**STORED DATA:**
+++

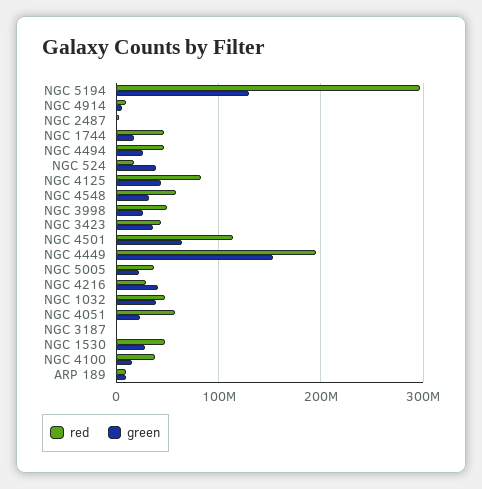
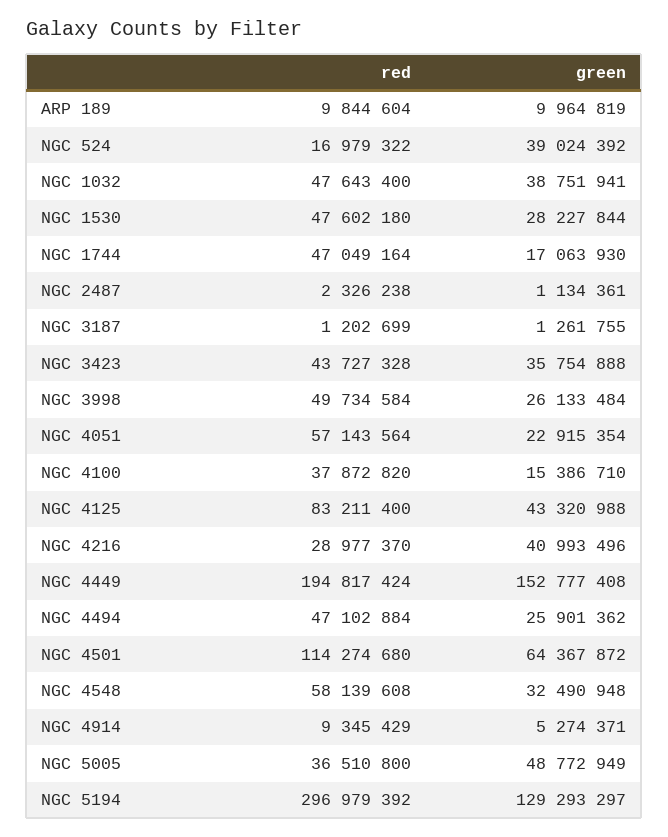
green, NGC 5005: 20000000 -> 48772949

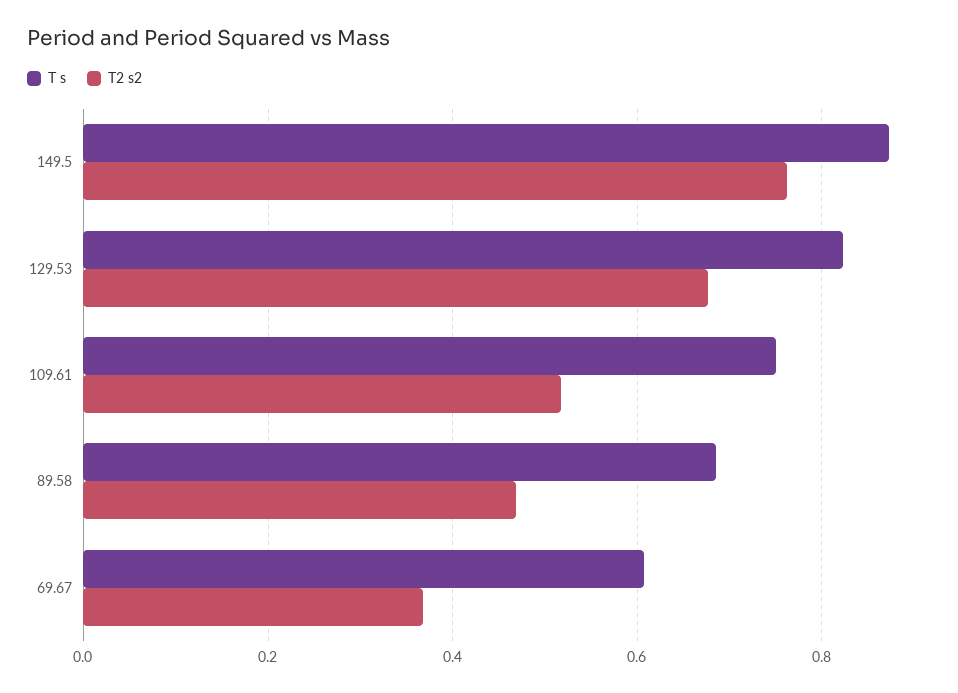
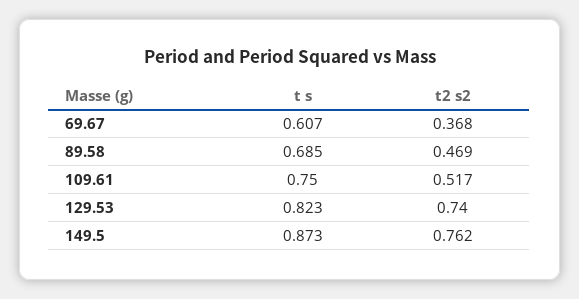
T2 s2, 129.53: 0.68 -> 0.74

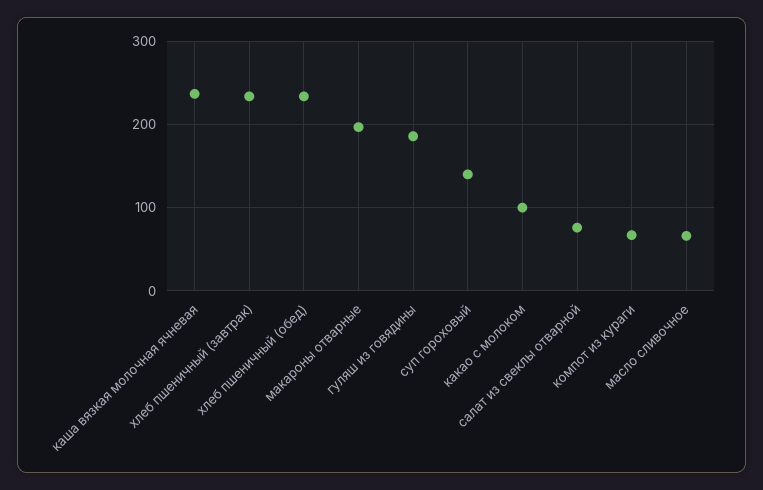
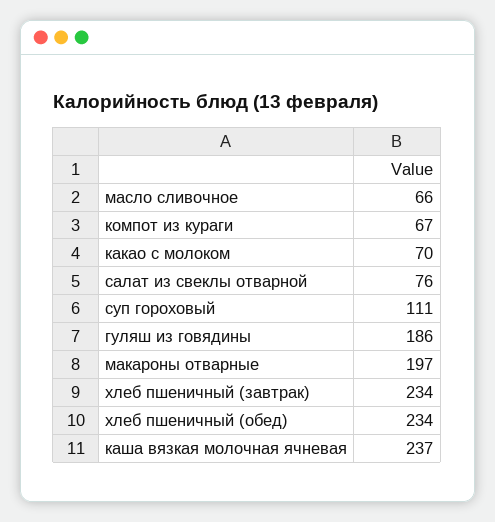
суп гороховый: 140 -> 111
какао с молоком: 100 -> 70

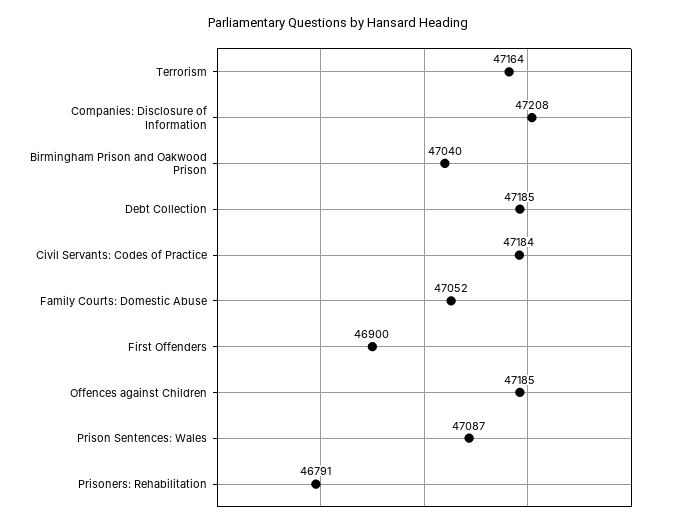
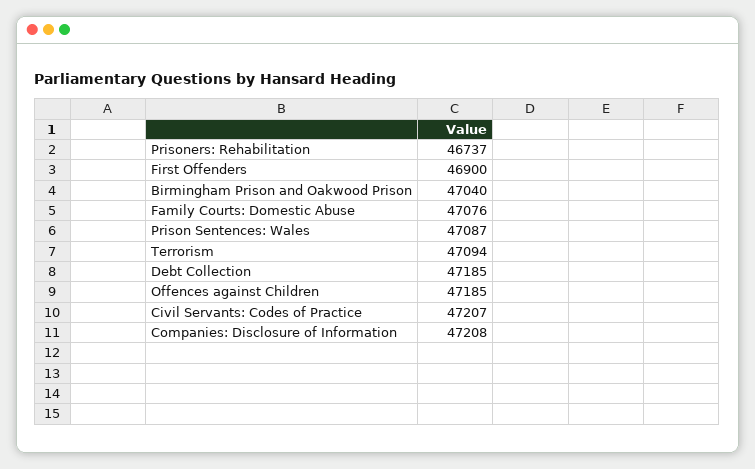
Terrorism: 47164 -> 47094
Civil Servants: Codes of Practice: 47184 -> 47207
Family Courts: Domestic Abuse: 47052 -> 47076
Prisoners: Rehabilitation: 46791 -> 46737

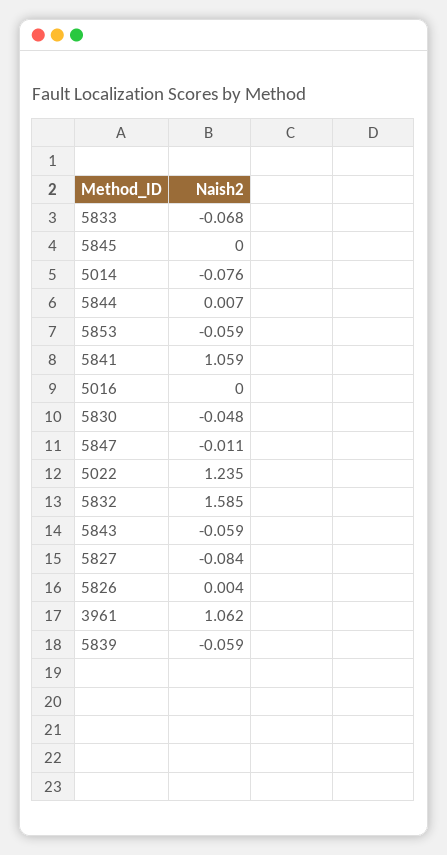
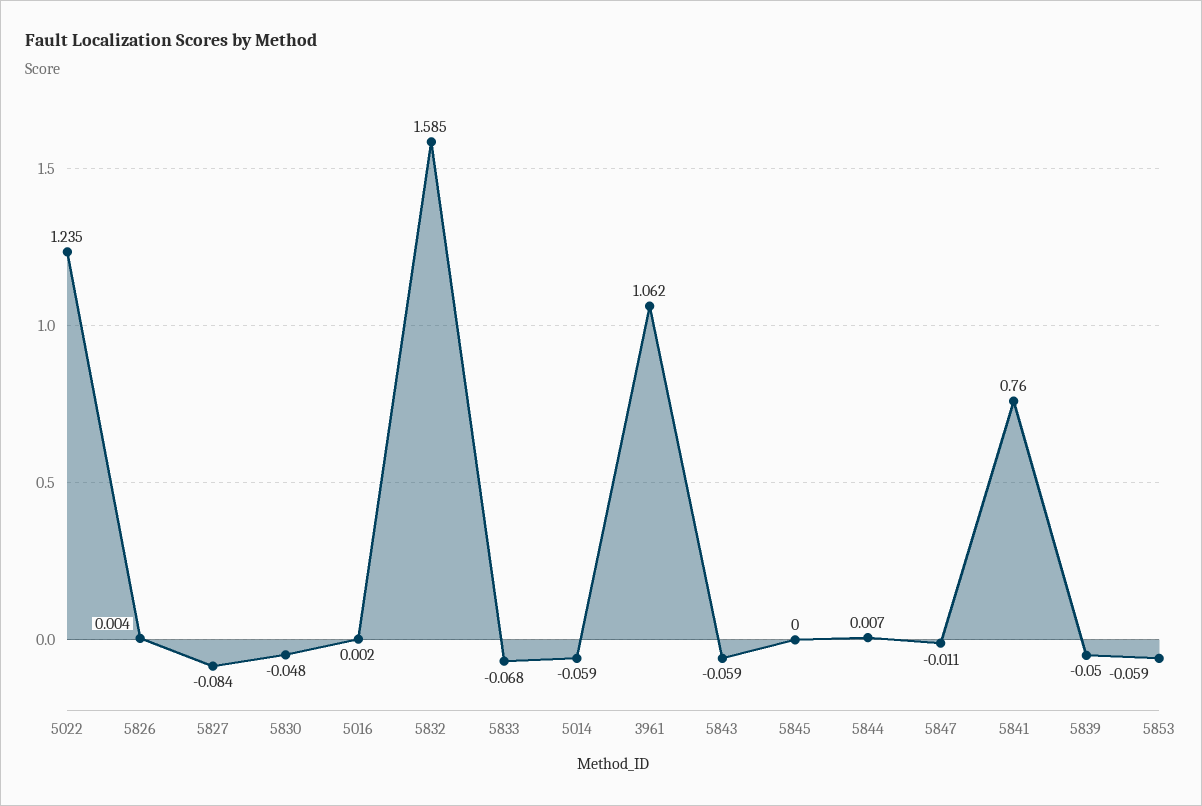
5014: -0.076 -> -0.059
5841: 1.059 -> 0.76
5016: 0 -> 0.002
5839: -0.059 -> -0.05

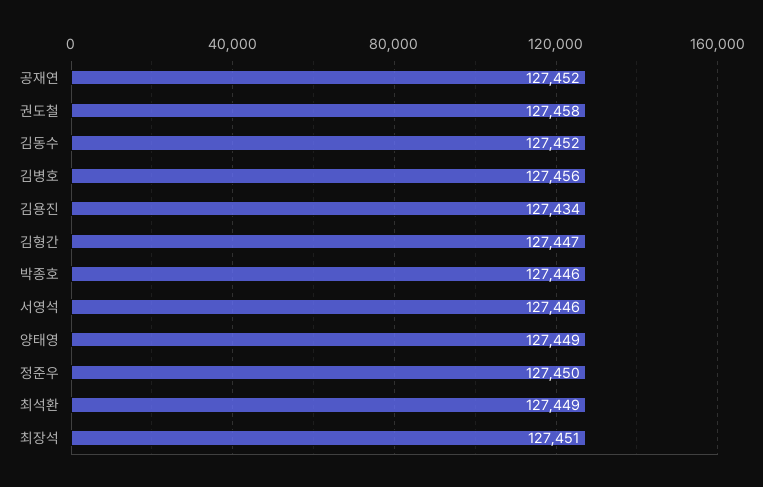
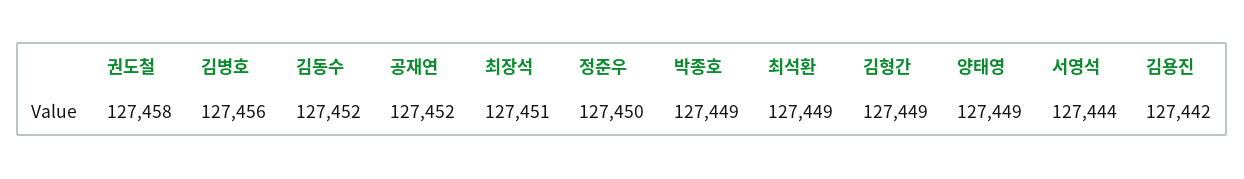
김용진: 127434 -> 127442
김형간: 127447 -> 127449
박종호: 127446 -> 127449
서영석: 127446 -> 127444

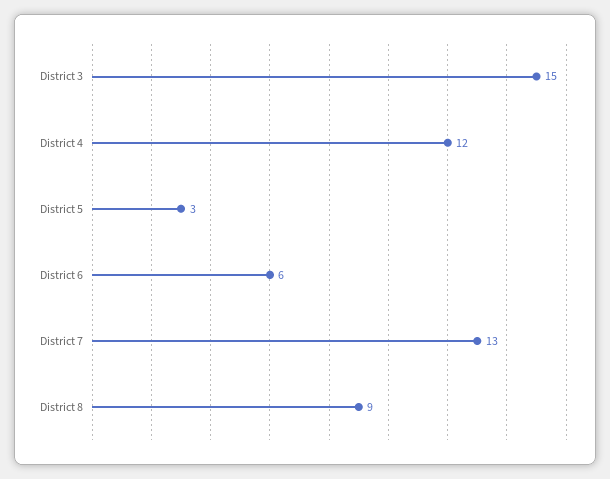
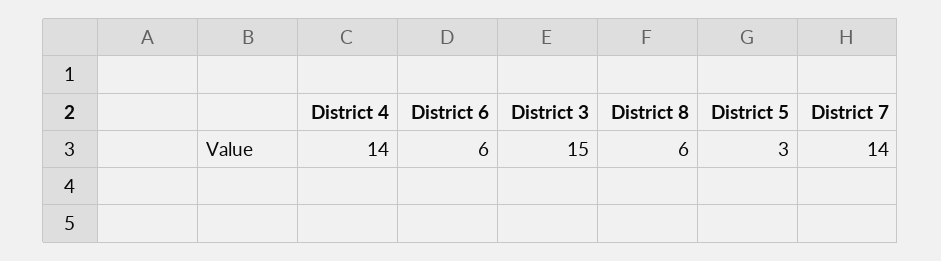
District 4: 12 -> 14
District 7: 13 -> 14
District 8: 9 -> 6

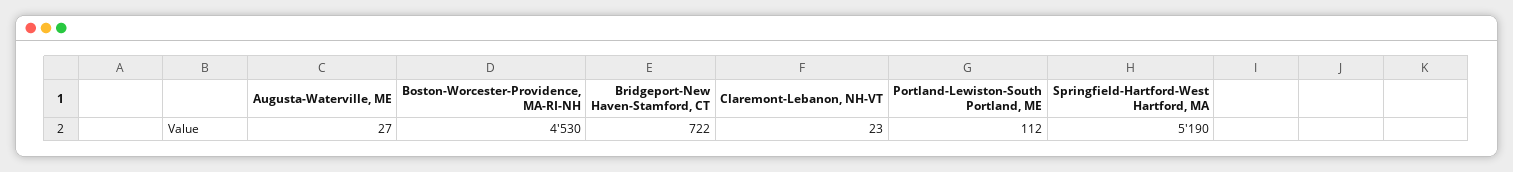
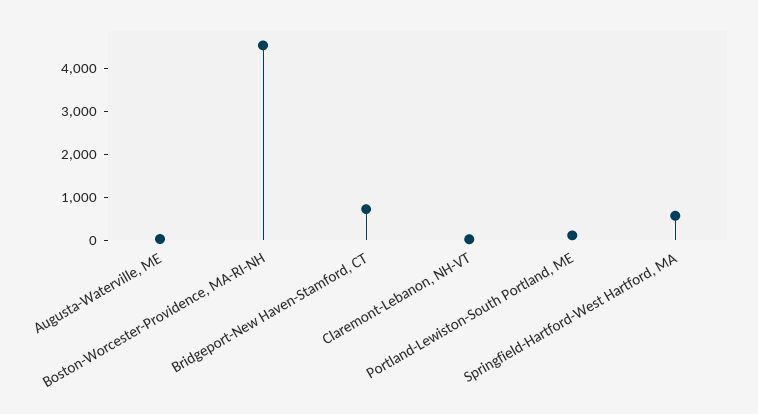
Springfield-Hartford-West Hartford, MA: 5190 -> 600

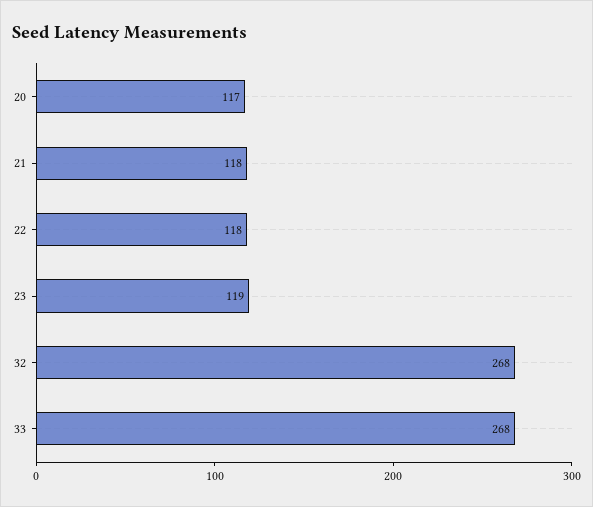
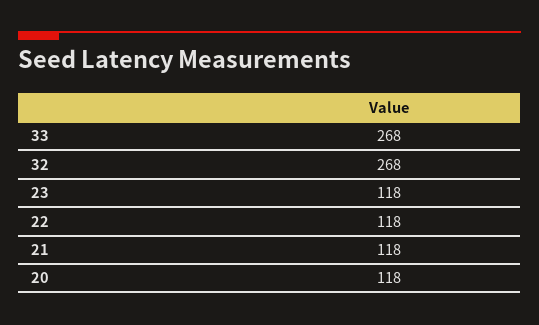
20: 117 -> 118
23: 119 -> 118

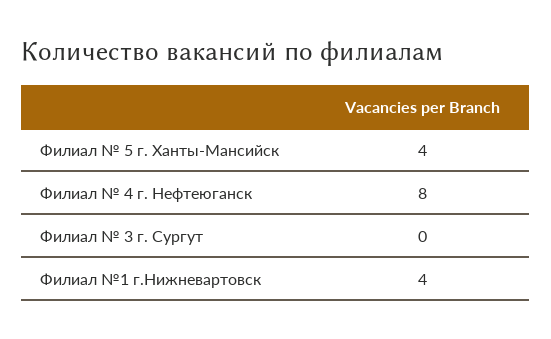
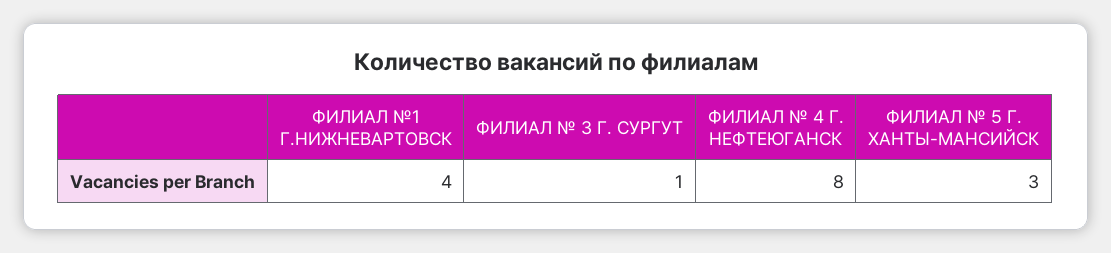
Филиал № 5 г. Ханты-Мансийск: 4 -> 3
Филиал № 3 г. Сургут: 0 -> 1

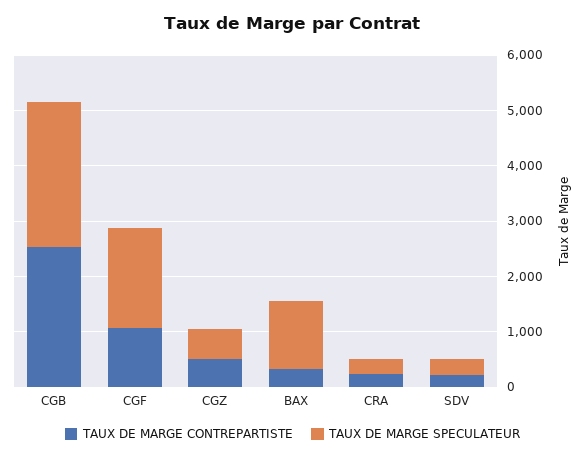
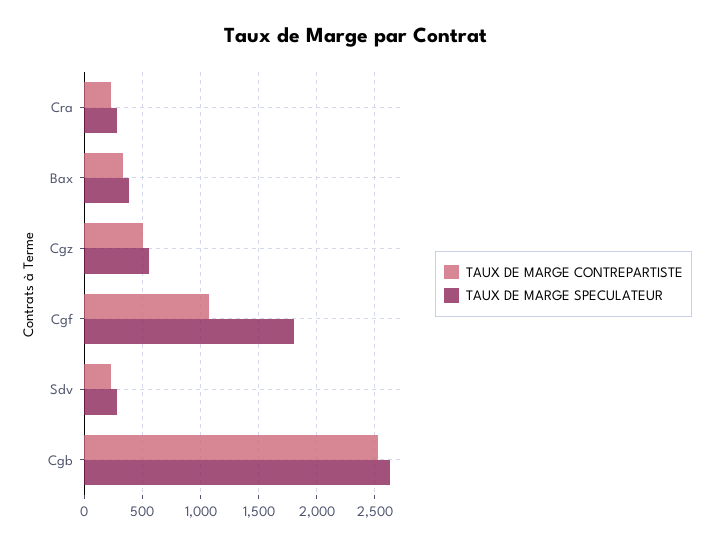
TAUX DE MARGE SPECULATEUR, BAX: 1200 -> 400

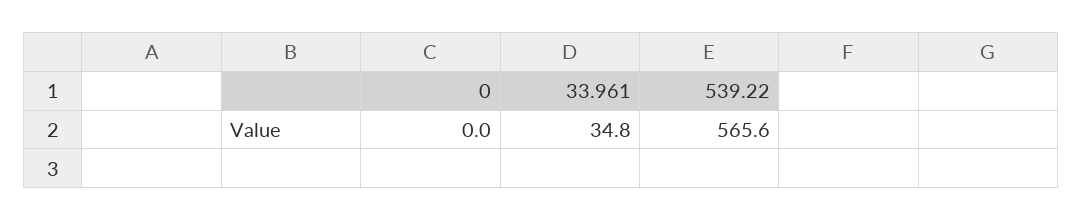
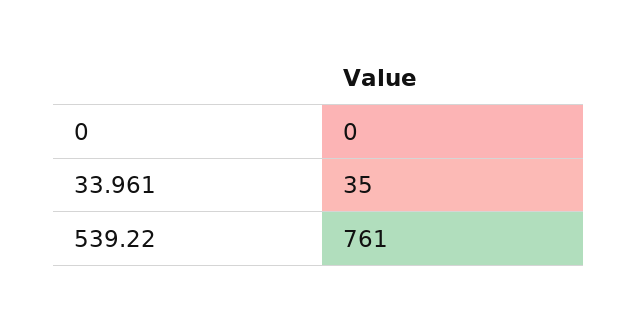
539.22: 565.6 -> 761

+++

**EXERCISE GOAL:** What you give back must be exactly the lines from the opening line of the entries through the line holding "District 8: 9 -> 6", with no pictures.

**ANSWER TO THIS PROBLEM:**
green, NGC 5005: 20000000 -> 48772949

T2 s2, 129.53: 0.68 -> 0.74

суп гороховый: 140 -> 111
какао с молоком: 100 -> 70

Terrorism: 47164 -> 47094
Civil Servants: Codes of Practice: 47184 -> 47207
Family Courts: Domestic Abuse: 47052 -> 47076
Prisoners: Rehabilitation: 46791 -> 46737

5014: -0.076 -> -0.059
5841: 1.059 -> 0.76
5016: 0 -> 0.002
5839: -0.059 -> -0.05

김용진: 127434 -> 127442
김형간: 127447 -> 127449
박종호: 127446 -> 127449
서영석: 127446 -> 127444

District 4: 12 -> 14
District 7: 13 -> 14
District 8: 9 -> 6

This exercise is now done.